Henry Bannerworth and his brother George were just the kind of persons to feel strongly such sensations. Both were reflective, imaginative, educated young men, and, as the light from the wax candle flashed upon their faces, it was evident how deeply they felt the situation in which they were placed.

 

Mr. Chillingworth and Marchdale were silent. They both knew what was passing in the minds of the brothers, and they had too much delicacy to interrupt a train of thought which, although from having no affinity with the dead who lay around, they could not share in, yet they respected. Henry at length, with a sudden start, seemed to recover himself from his reverie.

 

"This is a time for action, George," he said, "and not for romantic thought. Let us proceed."

 

"Yes, yes," said George, and he advanced a step towards the centre of the vault.

 

"Can you find out among all these coffins, for there seem to be nearly twenty," said Mr. Chillingworth, "which is the one we seek?"

 

"I think we may," replied Henry. "Some of the earlier coffins of our race, I know, were made of marble, and others of metal, both of which materials, I expect, would withstand the encroaches of time for a hundred years, at least."

 

"Let us examine," said George.

 

There were shelves or niches built into the walls all round, on which the coffins were placed, so that there could not be much difficulty in a minute examination of them all, the one after the other.

 

When, however, they came to look, they found that "decay's offensive fingers" had been more busy than they could have imagined, and that whatever they touched of the earlier coffins crumbled into dust before their very fingers.

 

In some cases the inscriptions were quite illegible, and, in others, the plates that had borne them had fallen on to the floor of the vault, so that it was impossible to say to which coffin they belonged.

 

Of course, the more recent and fresh-looking coffins they did not examine, because they could not have anything to do with the object of that melancholy visit.

 

"We shall arrive at no conclusion," said George. "All seems to have rotted away among those coffins where we might expect to find the one belonging to Marmaduke Bannerworth, our ancestor."

 

"Here is a coffin plate," said Marchdale, taking one from the floor.

 

He handed it to Mr.
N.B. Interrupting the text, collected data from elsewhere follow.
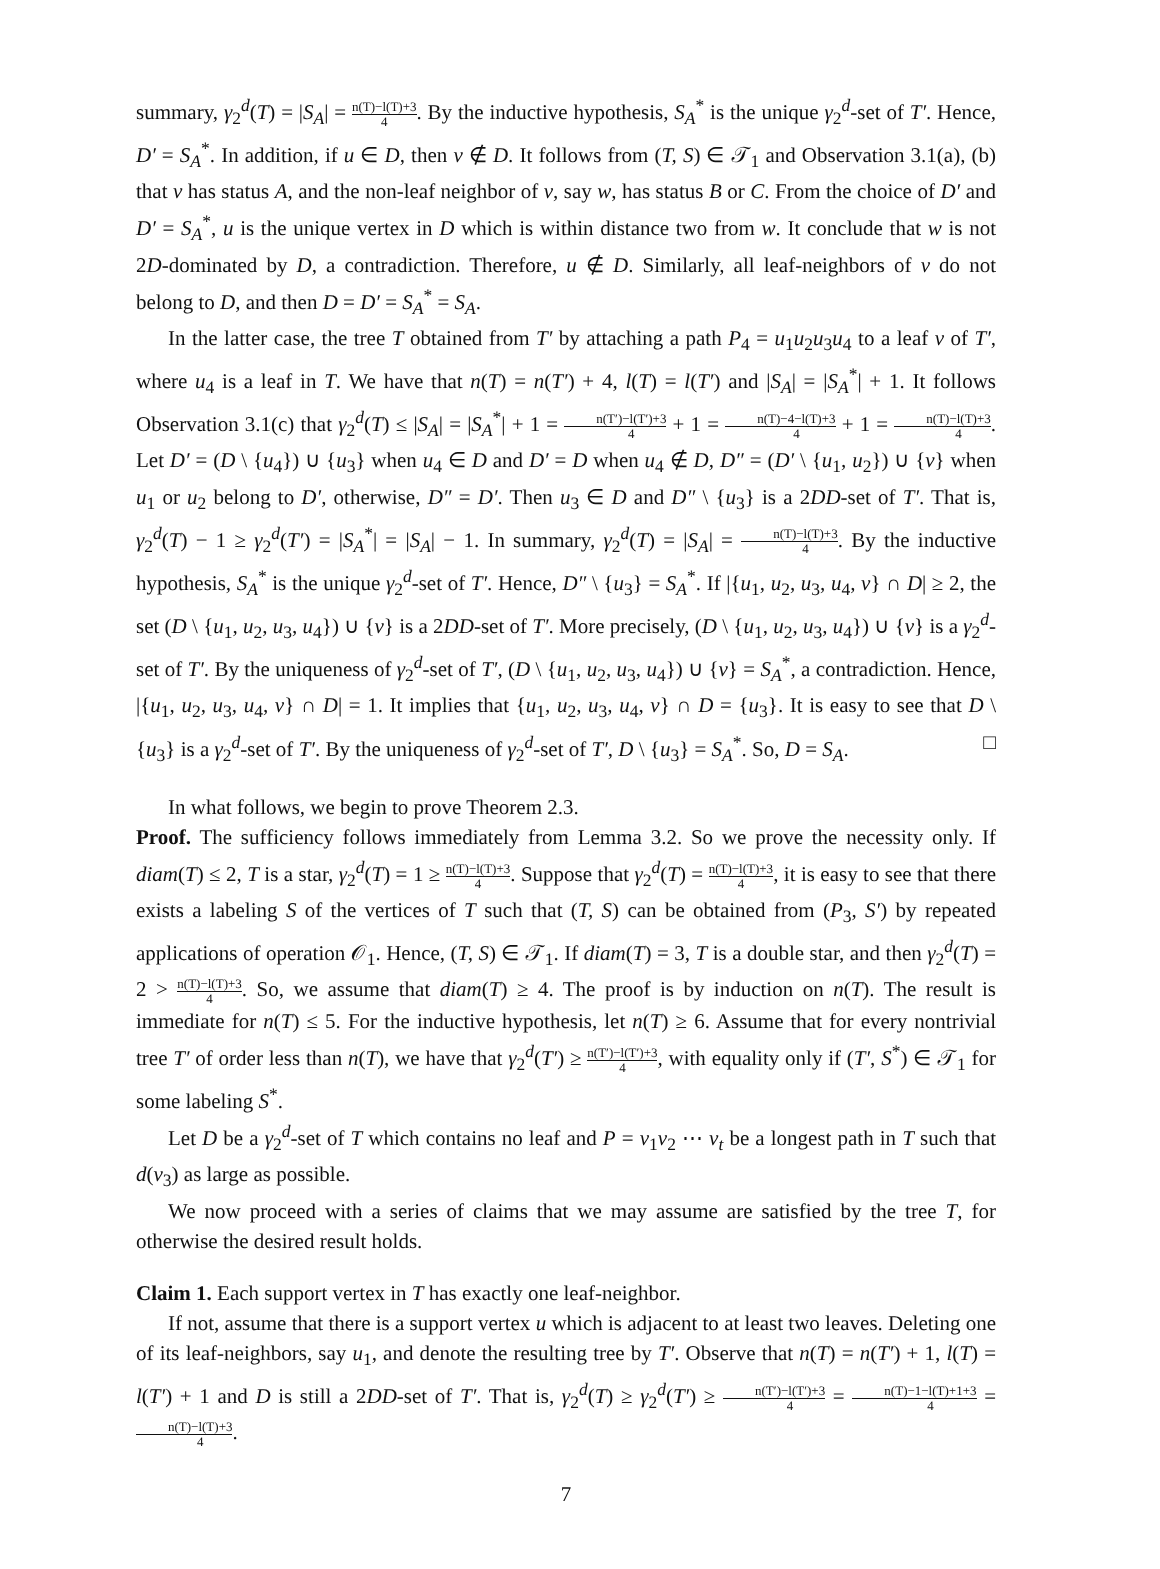summary, γ<sub>2</sub><sup>d</sup>(T) = |S<sub>A</sub>| = n(T)−l(T)+3 4. By the inductive hypothesis, S<sub>A</sub><sup>*</sup> is the unique γ<sub>2</sub><sup>d</sup>-set of T′. Hence, D′ = S<sub>A</sub><sup>*</sup>. In addition, if u ∈ D, then v ∉ D. It follows from (T, S) ∈ 𝒯<sub>1</sub> and Observation 3.1(a), (b) that v has status A, and the non-leaf neighbor of v, say w, has status B or C. From the choice of D′ and D′ = S<sub>A</sub><sup>*</sup>, u is the unique vertex in D which is within distance two from w. It conclude that w is not 2D-dominated by D, a contradiction. Therefore, u ∉ D. Similarly, all leaf-neighbors of v do not belong to D, and then D = D′ = S<sub>A</sub><sup>*</sup> = S<sub>A</sub>.
In the latter case, the tree T obtained from T′ by attaching a path P<sub>4</sub> = u<sub>1</sub>u<sub>2</sub>u<sub>3</sub>u<sub>4</sub> to a leaf v of T′, where u<sub>4</sub> is a leaf in T. We have that n(T) = n(T′) + 4, l(T) = l(T′) and |S<sub>A</sub>| = |S<sub>A</sub><sup>*</sup>| + 1. It follows Observation 3.1(c) that γ<sub>2</sub><sup>d</sup>(T) ≤ |S<sub>A</sub>| = |S<sub>A</sub><sup>*</sup>| + 1 = n(T′)−l(T′)+3 4 + 1 = n(T)−4−l(T)+3 4 + 1 = n(T)−l(T)+3 4. Let D′ = (D \ {u<sub>4</sub>}) ∪ {u<sub>3</sub>} when u<sub>4</sub> ∈ D and D′ = D when u<sub>4</sub> ∉ D, D″ = (D′ \ {u<sub>1</sub>, u<sub>2</sub>}) ∪ {v} when u<sub>1</sub> or u<sub>2</sub> belong to D′, otherwise, D″ = D′. Then u<sub>3</sub> ∈ D and D″ \ {u<sub>3</sub>} is a 2DD-set of T′. That is, γ<sub>2</sub><sup>d</sup>(T) − 1 ≥ γ<sub>2</sub><sup>d</sup>(T′) = |S<sub>A</sub><sup>*</sup>| = |S<sub>A</sub>| − 1. In summary, γ<sub>2</sub><sup>d</sup>(T) = |S<sub>A</sub>| = n(T)−l(T)+3 4. By the inductive hypothesis, S<sub>A</sub><sup>*</sup> is the unique γ<sub>2</sub><sup>d</sup>-set of T′. Hence, D″ \ {u<sub>3</sub>} = S<sub>A</sub><sup>*</sup>. If |{u<sub>1</sub>, u<sub>2</sub>, u<sub>3</sub>, u<sub>4</sub>, v} ∩ D| ≥ 2, the set (D \ {u<sub>1</sub>, u<sub>2</sub>, u<sub>3</sub>, u<sub>4</sub>}) ∪ {v} is a 2DD-set of T′. More precisely, (D \ {u<sub>1</sub>, u<sub>2</sub>, u<sub>3</sub>, u<sub>4</sub>}) ∪ {v} is a γ<sub>2</sub><sup>d</sup>-set of T′. By the uniqueness of γ<sub>2</sub><sup>d</sup>-set of T′, (D \ {u<sub>1</sub>, u<sub>2</sub>, u<sub>3</sub>, u<sub>4</sub>}) ∪ {v} = S<sub>A</sub><sup>*</sup>, a contradiction. Hence, |{u<sub>1</sub>, u<sub>2</sub>, u<sub>3</sub>, u<sub>4</sub>, v} ∩ D| = 1. It implies that {u<sub>1</sub>, u<sub>2</sub>, u<sub>3</sub>, u<sub>4</sub>, v} ∩ D = {u<sub>3</sub>}. It is easy to see that D \ {u<sub>3</sub>} is a γ<sub>2</sub><sup>d</sup>-set of T′. By the uniqueness of γ<sub>2</sub><sup>d</sup>-set of T′, D \ {u<sub>3</sub>} = S<sub>A</sub><sup>*</sup>. So, D = S<sub>A</sub>. □
In what follows, we begin to prove Theorem 2.3.
Proof. The sufficiency follows immediately from Lemma 3.2. So we prove the necessity only. If diam(T) ≤ 2, T is a star, γ<sub>2</sub><sup>d</sup>(T) = 1 ≥ n(T)−l(T)+3 4. Suppose that γ<sub>2</sub><sup>d</sup>(T) = n(T)−l(T)+3 4, it is easy to see that there exists a labeling S of the vertices of T such that (T, S) can be obtained from (P<sub>3</sub>, S′) by repeated applications of operation 𝒪<sub>1</sub>. Hence, (T, S) ∈ 𝒯<sub>1</sub>. If diam(T) = 3, T is a double star, and then γ<sub>2</sub><sup>d</sup>(T) = 2 > n(T)−l(T)+3 4. So, we assume that diam(T) ≥ 4. The proof is by induction on n(T). The result is immediate for n(T) ≤ 5. For the inductive hypothesis, let n(T) ≥ 6. Assume that for every nontrivial tree T′ of order less than n(T), we have that γ<sub>2</sub><sup>d</sup>(T′) ≥ n(T′)−l(T′)+3 4, with equality only if (T′, S<sup>*</sup>) ∈ 𝒯<sub>1</sub> for some labeling S<sup>*</sup>.
Let D be a γ<sub>2</sub><sup>d</sup>-set of T which contains no leaf and P = v<sub>1</sub>v<sub>2</sub> ⋯ v<sub>t</sub> be a longest path in T such that d(v<sub>3</sub>) as large as possible.
We now proceed with a series of claims that we may assume are satisfied by the tree T, for otherwise the desired result holds.
Claim 1. Each support vertex in T has exactly one leaf-neighbor.
If not, assume that there is a support vertex u which is adjacent to at least two leaves. Deleting one of its leaf-neighbors, say u<sub>1</sub>, and denote the resulting tree by T′. Observe that n(T) = n(T′) + 1, l(T) = l(T′) + 1 and D is still a 2DD-set of T′. That is, γ<sub>2</sub><sup>d</sup>(T) ≥ γ<sub>2</sub><sup>d</sup>(T′) ≥ n(T′)−l(T′)+3 4 = n(T)−1−l(T)+1+3 4 = n(T)−l(T)+3 4.
7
Chillingworth, who, upon an inspection of it, close to the light, exclaimed,—

 

"It must have belonged to the coffin you seek."

 

"What says it?"

 

"Ye mortale remains of Marmaduke Bannerworth, Yeoman. God reste his soule. A.D. 1540."

 

"It is the plate belonging to his coffin," said Henry, "and now our search is fruitless."

 

"It is so, indeed," exclaimed George, "for how can we tell to which of the coffins that have lost the plates this one really belongs?"

 

"I should not be so hopeless," said Marchdale. "I have, from time to time, in the pursuit of antiquarian lore, which I was once fond of, entered many vaults, and I have always observed that an inner coffin of metal was sound and good, while the outer one of wood had rotted away, and yielded at once to the touch of the first hand that was laid upon it."

 

"But, admitting that to be the case," said Henry, "how does that assist us in the identification of a coffin?"

 

"I have always, in my experience, found the name and rank of the deceased engraved upon the lid of the inner coffin, as well as being set forth in a much more perishable manner on the plate which was secured to the outer one."